As a possible alternative to Gaussian guiding, a Laguerre Gaussian (LG) beam was launched into the hollow cores of the “BG19-800” and “Blaze-800” fibres in the

hope that the LG intensity profile would be maintained during transit. If so, it would offer the possibility of even tighter atom confinement in a blue-detuned light-pipe, itself confined by the allowable modal area of the hollow-core. This mode compression could help bring fibre atom transport a step closer to single-atomic-mode operation2,8. In this state the atom flux path is compressed such that adjacent cold atoms are held closer to each other, thus it is easier for their de Broglie wavelengths to overlap and so begin coherent interaction.

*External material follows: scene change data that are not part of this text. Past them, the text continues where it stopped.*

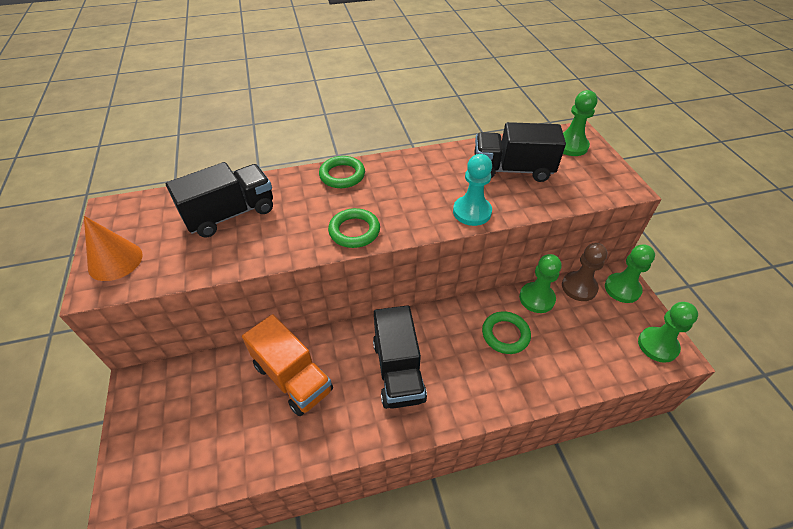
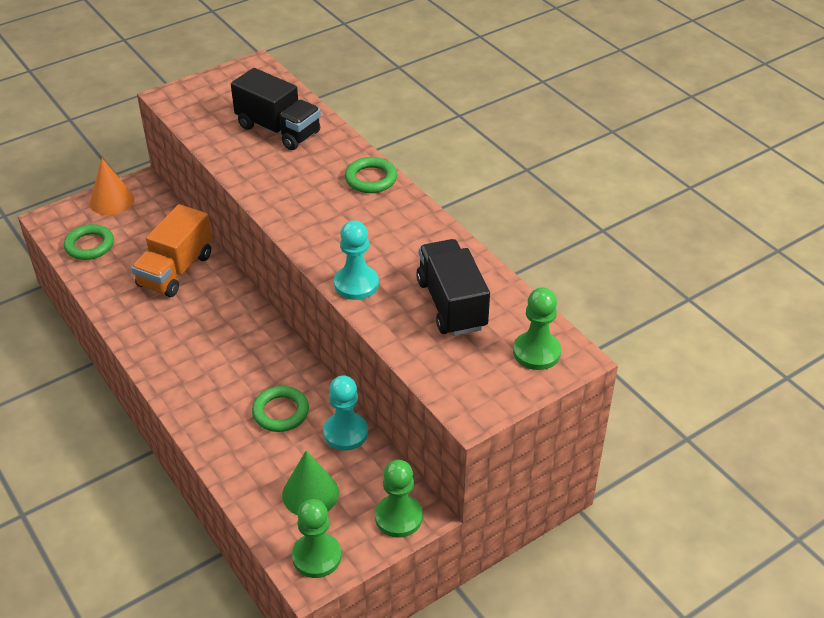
camera: 70 degrees right, 5 degrees down
orange cone [84,216,143,281] -> orange cone moved to [90,158,134,215]
green ring [328,208,380,248] -> green ring moved to [64,224,114,260]
black truck [373,305,427,409] -> none
green pawn [519,254,562,313] -> turquoise pawn [323,375,368,451]
brown pawn [562,243,607,301] -> none
none -> green cone [282,450,339,515]

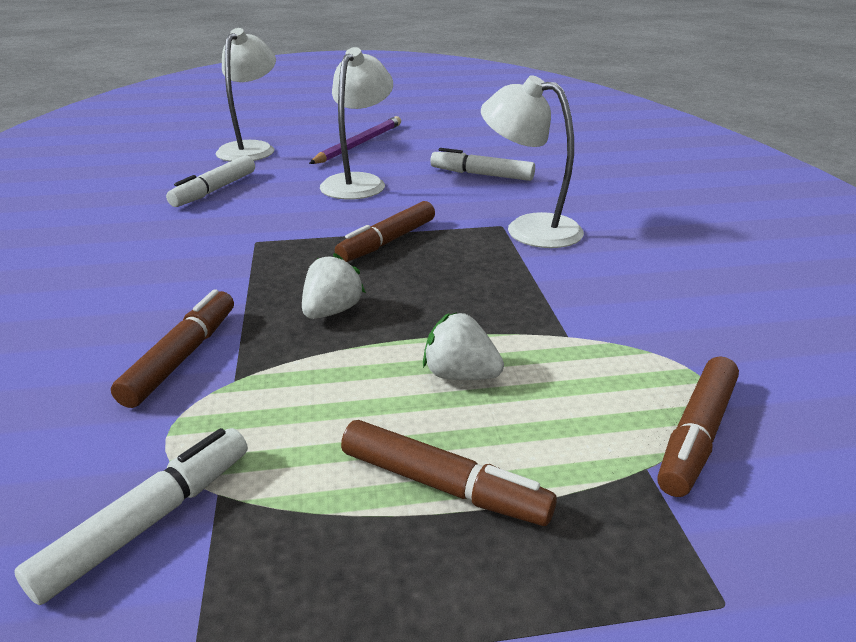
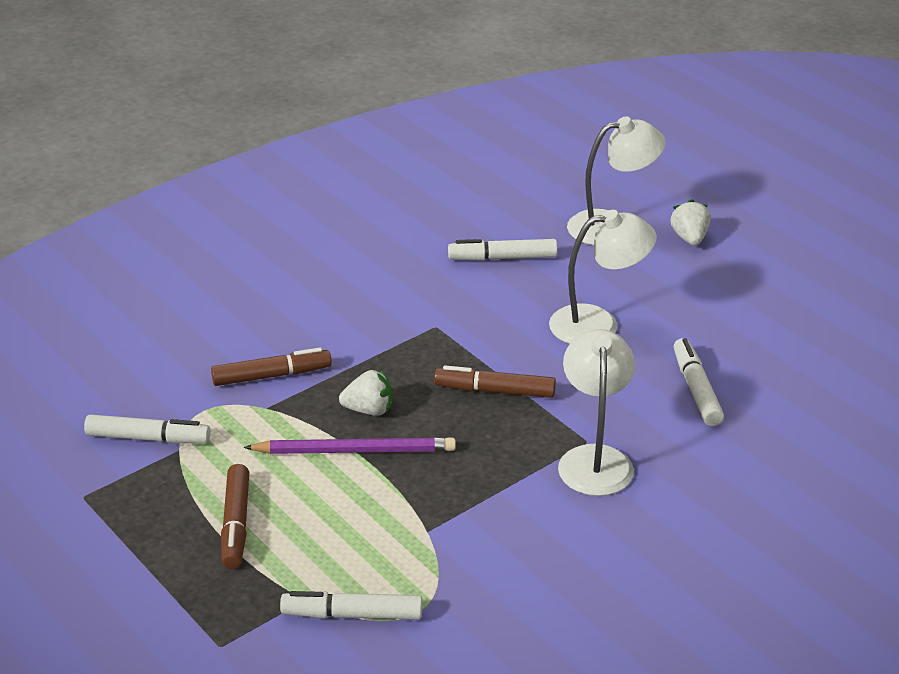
camera: 60 degrees right, 5 degrees up
purple pencil [309,116,401,164] -> purple pencil moved to [244,437,456,454]
white strawberry [423,312,504,380] -> white strawberry moved to [670,199,710,245]
brown marker [658,356,739,497] -> white marker [280,591,422,620]

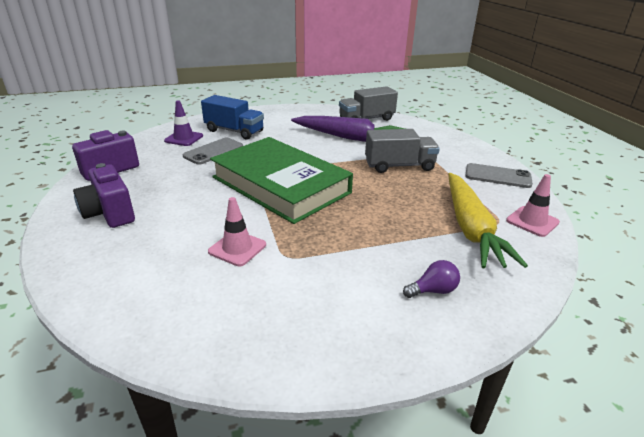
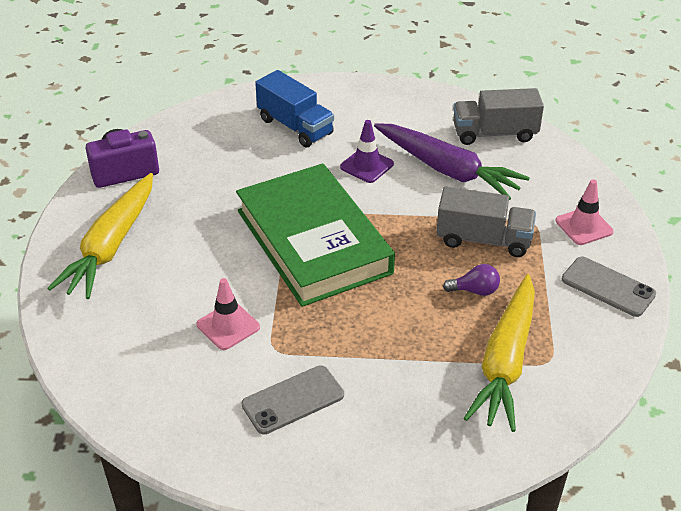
camera: 20 degrees right, 10 degrees up
purple camera [73,163,135,228] -> yellow carrot [47,173,153,299]
purple traffic cone [164,100,203,146] -> purple traffic cone moved to [340,120,394,183]
grey phone [183,137,243,165] -> grey phone moved to [241,365,344,434]
purple light bulb [403,260,460,298] -> purple light bulb moved to [443,264,500,296]
pink traffic cone [506,174,560,237] -> pink traffic cone moved to [556,180,614,245]

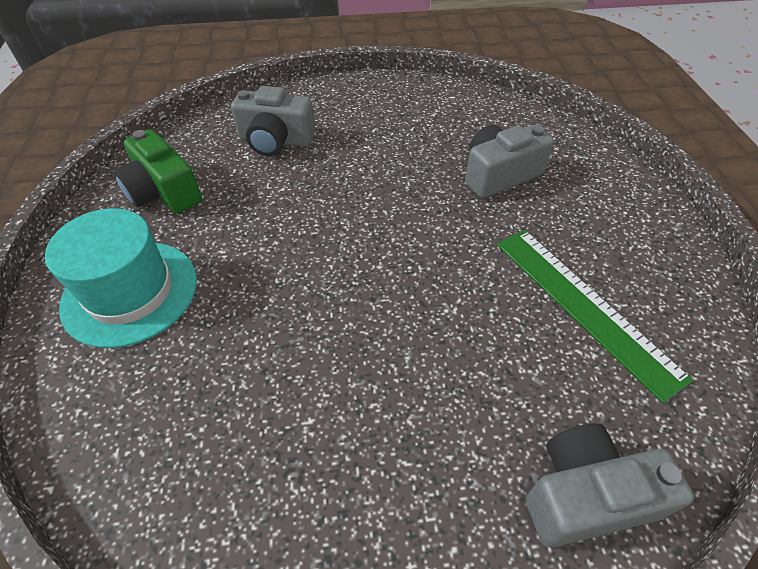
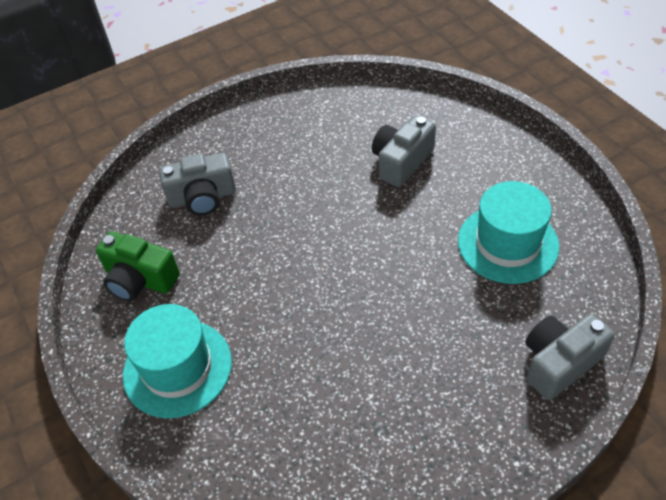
camera: 20 degrees left, 0 degrees up
green ruler [497,230,693,403] -> turquoise hat [458,181,559,284]

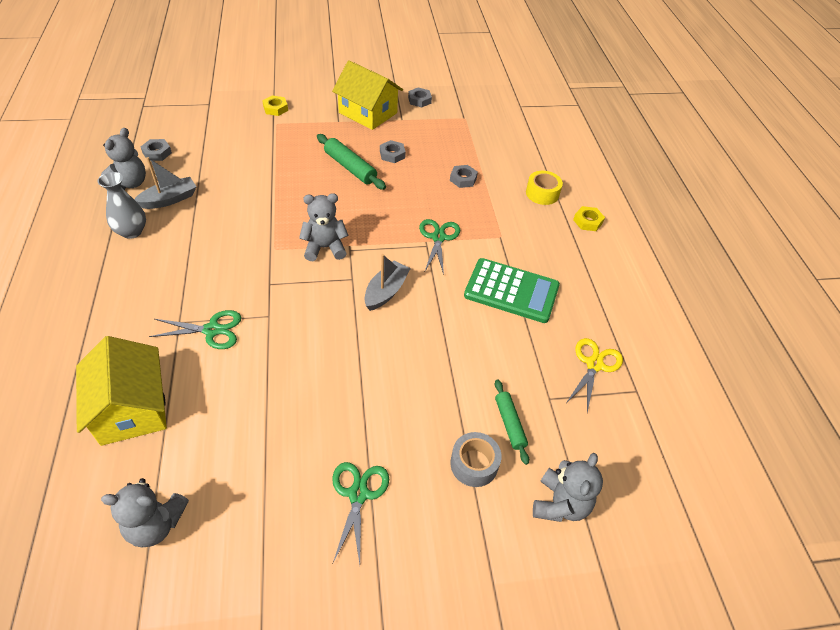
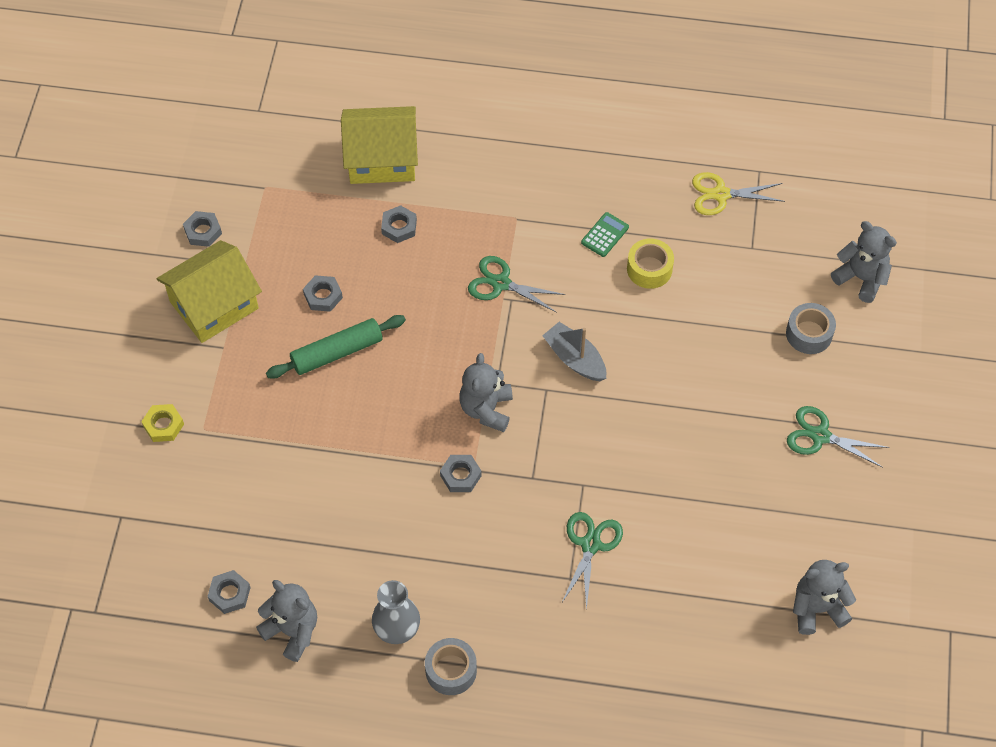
camera: 70 degrees left, 10 degrees up
yellow house [76,336,167,446] -> yellow house moved to [341,106,418,184]
grey teddy bear [101,478,189,547] -> grey teddy bear turned 120 degrees counterclockwise [793,560,856,635]
grey boat [134,157,196,209] -> none
green calculator [464,258,560,323] -> green calculator [581,212,629,257], size x0.45
green rolling pin [495,379,529,465] -> none
yellow tape [526,171,563,205] -> yellow tape moved to [627,238,674,289]
yellow scissors [566,338,623,412] -> yellow scissors turned 45 degrees counterclockwise [692,172,785,215]
yellow nut [573,206,605,231] -> none
none -> grey tape [425,638,477,695]
none -> grey nut [440,455,482,492]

However, the LG mode was not supported within their cores. A large drop in optical transmission was seen and the input LG profile was converted into a messy approximation of a Gaussian profile. As discussed in chapter 1, input profiles are transported in LP fibre modes and generally reform into Gaussians on exit; it is believed LG modes do not convert well into LP modes and LG profiles are not natural progressions on output.